Is Tattoo Ink Toxic?
I like tattoos. I’ve been intrigued by them for years, and I toyed around with getting one for a good 15 years or so. My husband and I have talked about them a lot, trying to imagine what we would want as a tattoo should we ever decide to get one. But for some reason neither of us have ever gone through with it. I know it isn’t because we are chicken, I had my navel pierced for a while and that was darn painful, but I did it. I always feared I would have some sort of allergic reaction to the ink, since I have sensitive skin and many allergies. And an allergic reaction to something injected under your skin which can’t really be removed just sounds terrible. And since Murphy and I are close friends, I’m guessing his Law would surface in this situation! I just never wanted to take the chance.

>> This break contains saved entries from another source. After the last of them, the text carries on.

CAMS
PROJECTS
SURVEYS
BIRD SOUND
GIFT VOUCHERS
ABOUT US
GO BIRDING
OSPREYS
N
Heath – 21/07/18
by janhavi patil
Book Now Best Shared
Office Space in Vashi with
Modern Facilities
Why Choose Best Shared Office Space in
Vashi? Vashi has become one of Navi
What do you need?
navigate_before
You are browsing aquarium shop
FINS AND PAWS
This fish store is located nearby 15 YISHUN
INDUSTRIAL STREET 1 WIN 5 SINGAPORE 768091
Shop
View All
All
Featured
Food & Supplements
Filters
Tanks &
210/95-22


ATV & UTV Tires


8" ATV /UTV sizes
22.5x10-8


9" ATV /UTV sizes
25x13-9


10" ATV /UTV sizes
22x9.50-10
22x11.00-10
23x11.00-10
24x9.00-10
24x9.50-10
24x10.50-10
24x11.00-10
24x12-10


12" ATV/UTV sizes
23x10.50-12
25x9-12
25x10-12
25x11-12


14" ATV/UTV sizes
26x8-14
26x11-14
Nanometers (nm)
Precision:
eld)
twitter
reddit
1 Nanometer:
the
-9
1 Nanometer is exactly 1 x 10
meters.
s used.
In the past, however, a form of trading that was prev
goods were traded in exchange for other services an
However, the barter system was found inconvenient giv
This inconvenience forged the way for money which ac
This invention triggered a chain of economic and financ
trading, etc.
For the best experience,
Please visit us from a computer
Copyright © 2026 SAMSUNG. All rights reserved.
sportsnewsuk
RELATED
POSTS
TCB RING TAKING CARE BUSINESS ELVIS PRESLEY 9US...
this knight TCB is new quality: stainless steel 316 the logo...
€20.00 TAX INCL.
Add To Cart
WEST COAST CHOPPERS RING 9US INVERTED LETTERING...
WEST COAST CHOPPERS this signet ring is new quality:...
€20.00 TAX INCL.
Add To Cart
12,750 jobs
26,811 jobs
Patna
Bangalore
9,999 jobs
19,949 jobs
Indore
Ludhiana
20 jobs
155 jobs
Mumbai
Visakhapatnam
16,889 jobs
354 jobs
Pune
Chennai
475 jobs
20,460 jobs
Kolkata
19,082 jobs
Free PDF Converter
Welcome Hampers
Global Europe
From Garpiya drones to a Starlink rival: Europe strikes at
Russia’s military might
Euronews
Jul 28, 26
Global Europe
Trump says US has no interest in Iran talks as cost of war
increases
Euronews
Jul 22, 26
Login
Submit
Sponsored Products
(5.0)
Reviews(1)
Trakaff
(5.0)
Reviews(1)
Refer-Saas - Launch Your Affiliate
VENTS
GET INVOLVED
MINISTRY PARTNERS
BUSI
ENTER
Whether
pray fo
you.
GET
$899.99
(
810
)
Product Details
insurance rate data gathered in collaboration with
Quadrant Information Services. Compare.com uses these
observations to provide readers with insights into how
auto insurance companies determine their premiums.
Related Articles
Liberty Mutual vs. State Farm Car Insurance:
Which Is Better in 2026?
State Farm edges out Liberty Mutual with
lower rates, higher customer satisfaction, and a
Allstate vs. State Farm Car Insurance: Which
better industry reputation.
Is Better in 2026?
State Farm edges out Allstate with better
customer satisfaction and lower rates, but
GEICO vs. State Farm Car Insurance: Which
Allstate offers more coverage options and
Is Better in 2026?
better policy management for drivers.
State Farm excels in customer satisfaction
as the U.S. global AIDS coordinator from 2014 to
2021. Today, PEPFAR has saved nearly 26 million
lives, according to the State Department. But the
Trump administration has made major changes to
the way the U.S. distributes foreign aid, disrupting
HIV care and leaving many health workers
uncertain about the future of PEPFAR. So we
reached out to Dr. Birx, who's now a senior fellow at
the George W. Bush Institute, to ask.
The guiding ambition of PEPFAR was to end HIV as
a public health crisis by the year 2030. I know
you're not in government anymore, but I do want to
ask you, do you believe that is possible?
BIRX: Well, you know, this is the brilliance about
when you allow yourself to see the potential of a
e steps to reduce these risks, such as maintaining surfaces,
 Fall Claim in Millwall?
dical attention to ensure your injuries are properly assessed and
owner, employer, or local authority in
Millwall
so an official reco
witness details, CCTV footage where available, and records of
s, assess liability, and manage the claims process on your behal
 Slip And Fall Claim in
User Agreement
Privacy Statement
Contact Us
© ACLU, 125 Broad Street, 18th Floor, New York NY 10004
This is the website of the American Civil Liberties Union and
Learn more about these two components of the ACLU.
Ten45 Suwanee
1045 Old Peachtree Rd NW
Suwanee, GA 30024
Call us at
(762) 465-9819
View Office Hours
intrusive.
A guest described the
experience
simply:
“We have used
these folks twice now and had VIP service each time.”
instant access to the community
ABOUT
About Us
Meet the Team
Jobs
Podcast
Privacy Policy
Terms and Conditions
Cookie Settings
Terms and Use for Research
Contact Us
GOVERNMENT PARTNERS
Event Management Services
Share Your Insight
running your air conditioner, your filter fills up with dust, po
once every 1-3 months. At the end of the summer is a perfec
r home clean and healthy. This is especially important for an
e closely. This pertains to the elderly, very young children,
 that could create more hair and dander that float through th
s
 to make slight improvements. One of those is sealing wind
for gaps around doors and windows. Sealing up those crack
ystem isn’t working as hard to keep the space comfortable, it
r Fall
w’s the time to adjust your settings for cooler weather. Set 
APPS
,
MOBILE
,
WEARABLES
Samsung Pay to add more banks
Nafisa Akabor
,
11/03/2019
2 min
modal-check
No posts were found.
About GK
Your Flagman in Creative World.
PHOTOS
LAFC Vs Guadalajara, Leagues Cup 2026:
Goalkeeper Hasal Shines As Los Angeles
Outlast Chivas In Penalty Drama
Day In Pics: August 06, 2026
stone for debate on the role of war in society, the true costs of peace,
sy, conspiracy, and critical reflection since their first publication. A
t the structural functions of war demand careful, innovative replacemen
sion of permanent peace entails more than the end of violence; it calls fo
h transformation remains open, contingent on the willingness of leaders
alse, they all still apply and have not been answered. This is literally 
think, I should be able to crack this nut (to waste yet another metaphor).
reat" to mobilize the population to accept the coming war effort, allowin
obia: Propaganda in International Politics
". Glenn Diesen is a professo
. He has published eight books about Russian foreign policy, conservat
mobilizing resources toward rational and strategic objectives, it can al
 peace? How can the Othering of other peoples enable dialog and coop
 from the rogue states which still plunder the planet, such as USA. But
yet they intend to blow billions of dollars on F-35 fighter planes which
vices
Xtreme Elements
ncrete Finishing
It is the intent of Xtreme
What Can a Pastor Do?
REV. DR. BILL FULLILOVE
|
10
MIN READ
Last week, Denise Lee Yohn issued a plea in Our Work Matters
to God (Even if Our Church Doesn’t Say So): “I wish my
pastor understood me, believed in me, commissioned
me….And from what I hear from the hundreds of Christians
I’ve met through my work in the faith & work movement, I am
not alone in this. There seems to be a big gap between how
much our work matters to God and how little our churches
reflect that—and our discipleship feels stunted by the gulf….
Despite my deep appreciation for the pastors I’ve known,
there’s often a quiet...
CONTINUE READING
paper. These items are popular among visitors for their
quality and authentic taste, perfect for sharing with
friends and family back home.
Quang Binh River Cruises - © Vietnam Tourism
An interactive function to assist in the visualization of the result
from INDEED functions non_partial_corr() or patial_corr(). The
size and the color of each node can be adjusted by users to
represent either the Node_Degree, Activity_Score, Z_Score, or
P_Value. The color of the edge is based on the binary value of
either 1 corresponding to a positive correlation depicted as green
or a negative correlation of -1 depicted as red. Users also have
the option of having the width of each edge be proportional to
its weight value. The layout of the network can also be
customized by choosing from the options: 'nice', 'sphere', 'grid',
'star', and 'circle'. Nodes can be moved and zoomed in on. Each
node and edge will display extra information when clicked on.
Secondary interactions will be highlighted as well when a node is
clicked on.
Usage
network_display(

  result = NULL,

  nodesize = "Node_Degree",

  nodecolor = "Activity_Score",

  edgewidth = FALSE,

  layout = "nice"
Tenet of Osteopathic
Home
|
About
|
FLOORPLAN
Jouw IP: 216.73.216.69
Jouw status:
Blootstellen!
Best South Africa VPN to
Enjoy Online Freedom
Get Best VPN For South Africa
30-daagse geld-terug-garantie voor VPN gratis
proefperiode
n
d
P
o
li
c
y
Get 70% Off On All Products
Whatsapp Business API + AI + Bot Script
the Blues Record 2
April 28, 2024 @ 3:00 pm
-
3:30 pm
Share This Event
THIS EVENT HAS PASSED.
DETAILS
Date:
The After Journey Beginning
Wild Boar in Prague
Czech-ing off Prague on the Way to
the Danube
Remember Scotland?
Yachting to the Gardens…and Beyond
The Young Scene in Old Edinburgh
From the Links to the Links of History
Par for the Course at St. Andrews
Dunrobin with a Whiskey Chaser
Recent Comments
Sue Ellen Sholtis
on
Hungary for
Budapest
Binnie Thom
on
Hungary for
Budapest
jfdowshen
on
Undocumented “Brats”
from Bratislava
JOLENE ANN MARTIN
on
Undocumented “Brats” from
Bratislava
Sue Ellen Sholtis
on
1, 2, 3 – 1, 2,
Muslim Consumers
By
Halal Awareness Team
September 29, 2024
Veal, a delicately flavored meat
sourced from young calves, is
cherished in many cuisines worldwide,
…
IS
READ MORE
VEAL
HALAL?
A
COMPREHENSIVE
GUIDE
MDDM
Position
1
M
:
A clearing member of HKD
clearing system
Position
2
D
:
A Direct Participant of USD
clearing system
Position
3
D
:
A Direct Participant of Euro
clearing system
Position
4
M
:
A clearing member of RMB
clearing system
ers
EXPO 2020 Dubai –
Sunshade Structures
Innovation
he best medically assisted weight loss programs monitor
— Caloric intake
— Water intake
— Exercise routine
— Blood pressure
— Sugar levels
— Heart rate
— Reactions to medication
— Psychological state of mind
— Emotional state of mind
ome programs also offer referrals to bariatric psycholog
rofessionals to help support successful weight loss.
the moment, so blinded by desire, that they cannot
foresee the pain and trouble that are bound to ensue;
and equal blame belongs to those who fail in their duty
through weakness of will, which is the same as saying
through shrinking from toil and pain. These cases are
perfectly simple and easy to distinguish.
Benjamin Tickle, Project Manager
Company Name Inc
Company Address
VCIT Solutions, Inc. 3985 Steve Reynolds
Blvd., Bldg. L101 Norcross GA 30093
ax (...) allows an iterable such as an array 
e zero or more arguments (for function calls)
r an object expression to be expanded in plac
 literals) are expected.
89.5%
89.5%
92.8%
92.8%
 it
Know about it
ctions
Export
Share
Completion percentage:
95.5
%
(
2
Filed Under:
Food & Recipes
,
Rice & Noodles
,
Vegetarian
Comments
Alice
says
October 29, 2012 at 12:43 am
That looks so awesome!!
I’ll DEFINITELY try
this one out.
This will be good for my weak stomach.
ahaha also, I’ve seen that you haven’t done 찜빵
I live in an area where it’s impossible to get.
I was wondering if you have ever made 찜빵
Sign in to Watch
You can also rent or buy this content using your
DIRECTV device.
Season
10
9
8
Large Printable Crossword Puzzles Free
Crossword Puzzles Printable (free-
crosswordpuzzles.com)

But of course last week two of my friends started posting pictures and starting discussions on Facebook about tattoos, and my interest was piqued again. This time I decided to do a little research on tattoo ink and what I found out really precludes me from ever getting one. The FDA does not regulate tattoo ink and does not require the ingredients to be disclosed as it is considered proprietary and a trade secret. That is bothersome to me since it means ink manufacturers are not required to tell us what is in their pigments. According to Tattooinfo.net some inks contain antimony, arsenic, beryllium, cobalt, lead, nickel, and selenium, all heavy metals. According to Natural News the carrier solutions may contain denatured alcohol, methanol, rubbing alcohol, antifreeze, and formaldehyde. To me, the most disturbing fact is that red pigment cinnabar is derived from mercury, one of the most toxic substances known to mankind. And here we are electively injecting it into our skin!
Natural News also reported that some pigments are plastic based to create more richly hued inks. These plastic-based inks have lead to polymerization under the skin, where the tattoo pigment particles converged into one solid mass under the skin. That is truly disturbing.
I will not choose to have a tattoo because I do not want to increase my toxic burden by injecting these chemicals and heavy metals under my skin where they will continue to expose me daily. So although I find some of them to be exotic and beautiful, I can not increase my total toxic load by getting one. Stay Well.